|We've got signal, but what the heck is it?
That's your mission. Analyze this bébé.
download the audio file 2.wav.gz
Setup baudline to be a Netscape helper application as described
in the FAQ.
Ignore the 60 Hz AC power leakage and its harmonics (120 Hz,
Turn on the 60 Hz notch filter in the play deck.
Try playing the mystery signal at different speeds, slow
it down or drop it an octave.
Loop on the transitional points, play it again and again
until you start to hear things.
Measure the harmonic relationships with baudline's
harmonic helper bars.
Use this handy tool to determine the fundamentals.
Look at the major frequency rise at the start, and the fall
near the end. How are they different? What is going on?
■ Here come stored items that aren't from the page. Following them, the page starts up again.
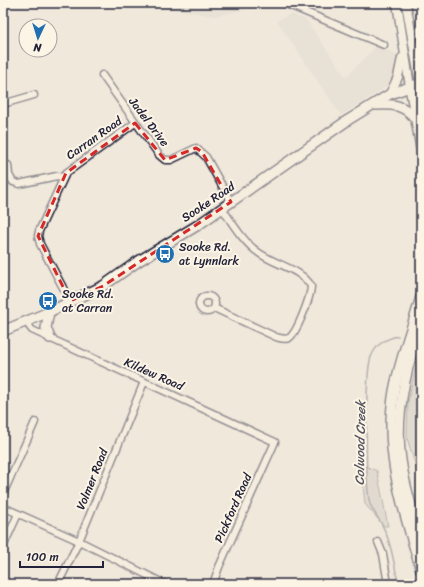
<svg xmlns="http://www.w3.org/2000/svg" width="424" height="587" font-family="Sriracha,sans-serif">
<rect width="100%" height="100%" fill="#efe8db"/>
<filter id="ink" filterUnits="userSpaceOnUse"><feTurbulence type="fractalNoise" baseFrequency=".025" numOctaves="2"/><feDisplacementMap in="SourceGraphic" scale="8" xChannelSelector="R" yChannelSelector="G"/><feConvolveMatrix kernelMatrix="1 2 1 2 8 2 1 2 1" color-interpolation-filters="sRGB"/></filter>
<g filter="url(#ink)">
<g fill="#e0d9cf">
<path d="M139 3H255L253 8 214 16Z"/>
<path d="M291 14 306 20 346 77 373 50 375 46 396 54 395 70 388 84 379 92 341 115 277 21Z"/>
</g>
<g fill="#d1cbc3" stroke="#7a767f">
<path d="M421 344V483L407 438 408 402Z"/>
<path d="M365 466 377 471 388 526H384L365 504 362 475Z"/>
</g>
<g fill="none" stroke-linecap="round" stroke-linejoin="round">
<path stroke="#716f79" stroke-width="1.5" d="M398 584C395 566 392 547 385 531 381 521 374 513 370 504 365 488 365 372 371 357 376 344 385 339 398 336"/>
<defs>
<g id="minor">
<path d="M284 3 384 45"/>
<path d="M102 75 159 155 165 160H171L196 148 206 157 231 202"/>
<path d="M3 104 34 95"/>
<path d="M8 165 9 175 13 182 19 184 57 176 63 177"/>
<circle cx="207" cy="304" r="8"/>
<path d="M70 301 40 244 38 236 39 231 66 173 135 123"/>
<path d="M214 308 276 337C280 338 285 340 289 338 297 333 311 296 311 286 301 269 276 265 259 253 244 243 232 223 222 208"/>
<path d="M26 322 32 330 275 442 219 567 213 584"/>
<path d="M3 494 35 422"/>
<path d="M3 507 79 541 165 584"/>
<path d="M378 542 383 554 388 584"/>
<path d="M3 547 18 514"/>
<path d="M58 584 79 541 144 382"/>
</g>
<g id="secondary">
<path d="M397 3 410 87"/>
<path d="M406 3 420 83"/>
<path d="M390 94 398 77 402 58"/>
</g>
<g id="primary">
<path d="M410 87 421 148"/>
<path d="M375 105C392 104 403 104 415 118"/>
<path d="M421 297C412 328 400 359 394 391 383 453 404 511 421 570"/>
<path d="M49 312 46 328 50 338"/>
<path d="M421 324C407 364 396 408 400 452 403 482 413 511 421 540"/>
<path d="M3 331 49 312 103 286 137 262 198 225 348 120 390 94 421 83"/>
</g>
</defs>
<use href="#minor" stroke="#22223b" stroke-width="9"/>
<use href="#secondary" stroke="#22223b" stroke-width="11"/>
<use href="#primary" stroke="#22223b" stroke-width="12"/>
<use href="#minor" stroke="#fcf5e5" stroke-width="6"/>
<use href="#secondary" stroke="#fcf5e5" stroke-width="8"/>
<use href="#primary" stroke="#fcf5e5" stroke-width="9"/>
</g>
</g>
<path d="M0 0H424V587H0ZM135 123 165 160 196 148 202 152 231 202 103 286 70 301 38 236 66 173Z" fill="#efe8db" fill-opacity=".55" fill-rule="evenodd"/>
<path fill="none" stroke="#d62828" stroke-width="3" stroke-dasharray="8 5" stroke-linejoin="round" d="M135 123 165 160 196 148 202 152 231 202 103 286 70 301 38 236 66 173Z"/>
<defs>
<symbol id="bus-disc" viewBox="-11 -11 22 22"><circle r="9.5" fill="#1f6fb2" stroke="#fcf5e5"/><path d="M-5-6H5V4H4V6H2V4H-2V6H-4V4H-5ZM-3.5-4V0h7V-4ZM-3.5 1.2v1.5H-2V1.2ZM2 1.2v1.5H3.5V1.2Z" fill="#fff"/></symbol>
</defs>
<g fill-rule="evenodd">
<use href="#bus-disc" x="154" y="243" width="22" height="22"/>
<use href="#bus-disc" x="37" y="290" width="22" height="22"/>
</g>
<g text-anchor="middle" dominant-baseline="central" stroke-width="4" stroke-linejoin="round" paint-order="stroke">
<g font-size="12" fill="#22223b" stroke="#fcf5e5">
<text transform="translate(149 122) rotate(53)">Jadel Drive</text>
<text transform="translate(94 138) rotate(-35)">Carran Road</text>
<text transform="translate(208 202) rotate(-34)">Sooke Road</text>
<text transform="translate(154 374) rotate(24)">Kildew Road</text>
<text transform="translate(92 479) rotate(-68)">Volmer Road</text>
<text transform="translate(233 508) rotate(-66)">Pickford Road</text>
</g>
<g font-size="12" fill="#22223b" stroke="#fcf5e5" text-anchor="start">
<text x="179" y="247">Sooke Rd.<tspan x="179" dy="14">at Lynnlark</tspan></text>
<text x="62" y="294">Sooke Rd.<tspan x="62" dy="14">at Carran</tspan></text>
</g>
<g font-size="13" font-style="italic" fill="#575564" stroke="#fcf5e5">
<text transform="translate(360 443) rotate(-89)">Colwood Creek</text>
</g>
</g>
<rect width="424" height="587" fill="none" stroke="#fcf5e5" stroke-width="16"/>
<rect x="8" y="8" width="408" height="571" fill="none" stroke="#22223b" stroke-width="1.5" filter="url(#ink)"/>
<g transform="translate(38 38) rotate(184)"><circle r="19" fill="#fcf5e5" stroke="#a5a1a1"/>
<path d="M0-3L7 15L0 10L-7 15Z" fill="#1f6fb2"/>
<text y="-6" font-size="11" font-weight="bold" text-anchor="middle" fill="#22223b">N</text>
</g>
<path d="M20 561v6h83v-6" fill="none" stroke="#22223b" stroke-width="2"/>
<text x="26" y="561" font-size="12" fill="#22223b" stroke="#fcf5e5" stroke-width="3" paint-order="stroke">100 m</text>
</svg>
Look for clues in the four blips during the steady state
part. Model that behavior.
What is it?
It is a wood chipper also known as a tree mulcher. It takes
in tree branches, grinds em up, and spits em out. The device is usually
towed by a truck and it is powered by its own gas engine. Here is the
break down of the different sections of the sound file.
1) power up
Background silence transitions to the sound of a gas
engine starting up. The exhaust note stepping from 51 Hz to 52 Hz to 53
Hz indicates that the idle speed is adjusted two times. After idling
for about 10 seconds a clutch/gear mechanism is engaged, the engine bogs
down, and the massive tree grinding/chopping teeth start to spin. For 10
seconds there is an inverse exponential acceleration (34 Hz to 55 Hz).
Then the throttle is opened up and 12 seconds of linear acceleration is
2) steady state
Operating speed is reached and sustained for 127 seconds.
The four dips in the constant speed represent tree branches tossed in that
briefly slow down the flywheel.
3) exponential decay
The engine is turned off and the spinning teeth under
go 95 seconds of exponential decay which is caused by air resistance and
bearing friction. Then for 3 seconds a brake is applied causing linear
de-acceleration which stops and silences the wood chipper. Note that
the 110 Hz to 90 Hz fuzzy trace at the end of file is just Doppler
shift of the 3rd harmonic of a plane flying overhead.
harmonic structure analysis
The plot below was created by selecting 30 seconds of
steady state signal and pasting that into the average
window. Next, extensive use of the
harmonic helper bars
were used to determine the complicated harmonic structure of this signal.
The two main causes of the harmonic structure are a fundamental at 18 Hz with
9 harmonics and a phantom fundamental at 22 Hz with 7 harmonics. These
two fundamentals are likely the engine exhaust note and the bearing /
vibrational noise of the main feed teeth. The 18 : 22 ratio is the
function of a gear/belt mechanism that couples the engine and the spinning
mass. Fundamentals at 103 Hz and 107 Hz, each with one harmonic, also
contribute. It is believed that these fundamentals represent the cutting /
grinding teeth spinning at high > 6000 RPM speeds which are geared off of the
main spinning feeding mass. The slower spinning teeth pull the tree
branches inward while the faster spinning teeth grind them up. Note that
this analysis is highly speculative and is based solely on the emitted sound
and a crude understanding of how the device works.